What is Colloidal Iodine?
Colloidal is a unique and special formulation of iodine. Created in the 1920s, colloidal iodine offers a more bioavailable form of iodine than typical compounds of sodium iodide or potassium iodide. If you’re interested in the history of it, the creation and application for colloidal iodine was outlined in a work by WL Chandler and E J Miller in 1926.  Colloidal iodine is also known as as atomic iodine, nascent iodine, and nanocolloidal iodine. Each of these names reflects the uniqueness of this iodine form.
Typically, iodine occurs elementally as I2 or in an iodide compound, such as potassium iodide. Elemental iodine is highly toxic and caustic. Potassium iodide, as well as other iodide forms, are the way the body normally gets dietary iodine. The effort of separating iodine from potassium requires the body expend energy, making iodine absorption and use a labor intensive process. Colloidal iodine eliminates this.
Why Colloidal Iodine Works Better
Colloidal iodine eliminates the need to isolate iodine from its compound state. A solution of colloidal iodine contains isolated iodine atoms. In this state they are inactive and neither toxic nor damaging. The body can quickly absorb and use this form of iodine.
Why You Need Iodine
Life as we know it wouldn’t exist without iodine. In humans, iodine regulates metabolism and is integral to the formation of two of the most important thyroid hormones, T3 and T4. These two hormones directly affect cellular metabolism and also impact the creation of other hormones. Without adequate iodine levels the thyroid cannot maintain balanced hormone levels.

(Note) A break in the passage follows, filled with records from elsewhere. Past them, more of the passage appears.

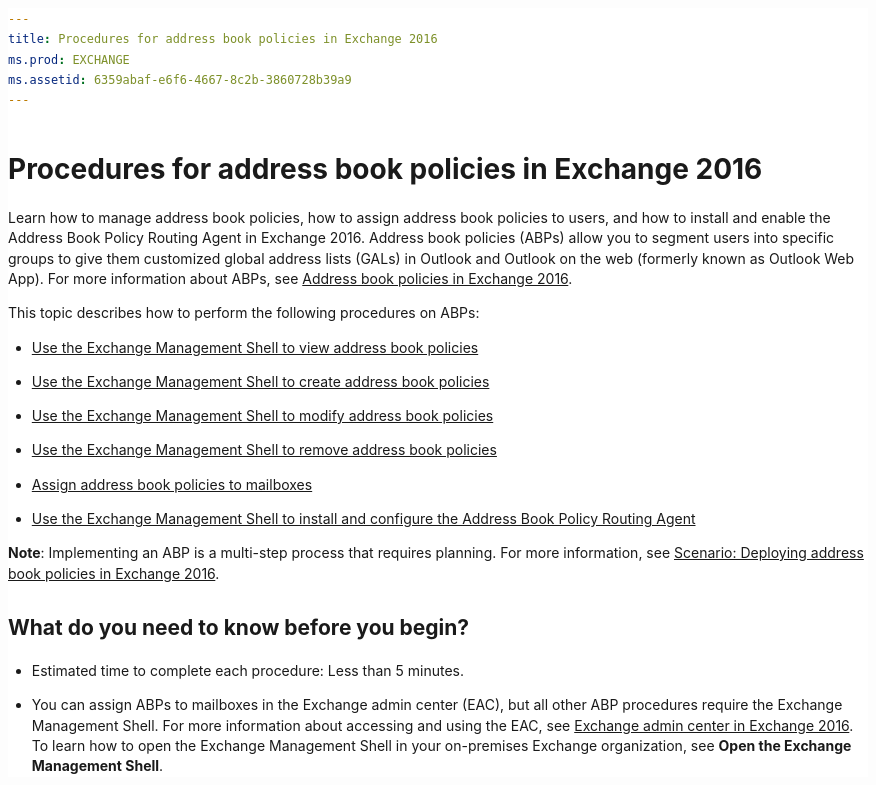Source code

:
 ```yaml
---
title: Procedures for address book policies in Exchange 2016
ms.prod: EXCHANGE
ms.assetid: 6359abaf-e6f6-4667-8c2b-3860728b39a9
---
```



# Procedures for address book policies in Exchange 2016
Learn how to manage address book policies, how to assign address book policies to users, and how to install and enable the Address Book Policy Routing Agent in Exchange 2016.
Address book policies (ABPs) allow you to segment users into specific groups to give them customized global address lists (GALs) in Outlook and Outlook on the web (formerly known as Outlook Web App). For more information about ABPs, see  [Address book policies in Exchange 2016](address-book-policies-in-exchange-2016.md).
  
    
    

This topic describes how to perform the following procedures on ABPs:
-  [Use the Exchange Management Shell to view address book policies](procedures-for-address-book-policies-in-exchange-2016.md#ViewABP)
    
  
-  [Use the Exchange Management Shell to create address book policies](procedures-for-address-book-policies-in-exchange-2016.md#CreateABP)
    
  
-  [Use the Exchange Management Shell to modify address book policies](procedures-for-address-book-policies-in-exchange-2016.md#ModifyABP)
    
  
-  [Use the Exchange Management Shell to remove address book policies](procedures-for-address-book-policies-in-exchange-2016.md#RemoveABP)
    
  
-  [Assign address book policies to mailboxes](procedures-for-address-book-policies-in-exchange-2016.md#AssignABP)
    
  
-  [Use the Exchange Management Shell to install and configure the Address Book Policy Routing Agent](procedures-for-address-book-policies-in-exchange-2016.md#InstallABPRouting)
    
  
 **Note**: Implementing an ABP is a multi-step process that requires planning. For more information, see  [Scenario: Deploying address book policies in Exchange 2016](scenario-deploying-address-book-policies-in-exchange-2016.md).
## What do you need to know before you begin?


- Estimated time to complete each procedure: Less than 5 minutes.
    
  
- You can assign ABPs to mailboxes in the Exchange admin center (EAC), but all other ABP procedures require the Exchange Management Shell. For more information about accessing and using the EAC, see  [Exchange admin center in Exchange 2016](exchange-admin-center-in-exchange-2016.md). To learn how to open the Exchange Management Shell in your on-premises Exchange organization, see **Open the Exchange Management Shell**.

Symptoms of Iodine Deficiency
Inadequate iodine intake can lead to fatigue, the frequent feeling of being cold, difficulty with concentration, a reduced metabolism and immune function. If the iodine deficient state continues, hormonal balance, mood disorders and hypothyroidism can result. Iodine deficiency during fetal development can lead to hypothyroidism, impaired fetal and childhood neural development, and in more severe cases mental retardation and neonatal and infant mortality.   Some speculation has even surfaced questioning if there’s a link between iodine deficiency and autism in children.
While iodine deficiency has been estimated to effect up to 30% of the world’s population, too much iodine can lead to hyperthyroidism and thyrotoxicosis. 
The Best Type of Colloidal Iodine
There’s no reason to make this complicated. When looking for a colloidal iodine, look for
A true glycerin solution. Some colloidal uses alcohol which causes a burning sensation;
Completely non-toxic; and,
A pure colloidal iodine without any iodides.
If you do your homework, you’ll realize this criteria narrows the playing field. To make things easy, I recommend Detoxadine.
Dr. Edward F. Group III, DC, ND, DACBN, DABFM
W. L. Chandler , E. J. Miller. Colloidal Iodine. J. Phys. Chem., 1927, 31 (7), pp 1091–1096 DOI: 10.1021/j150277a007 Publication Date: January 1926.
Hynes KL, Otahal P, Hay I, Burgess JR. Mild iodine deficiency during pregnancy is associated with reduced educational outcomes in the offspring: 9-year follow-up of the gestational iodine cohort. J Clin Endocrinol Metab. 2013 May;98(5):1954-62. doi: 10.1210/jc.2012-4249. Epub 2013 Apr 30.
Santana Lopes M, Jácome de Castro J, Marcelino M, Oliveira MJ, Carrilho F, Limbert E; Grupo de Estudos da Tiróide. [Iodine and thyroid: what a clinic should know]. Acta Med Port. 2012 May-Jun;25(3):174-8. Epub 2012 Jul 23.
de Benoist B, McLean E, Andersson M, Rogers L. Iodine deficiency in 2007: global progress since 2003. Food Nutr Bull. 2008 Sep;29(3):195-202.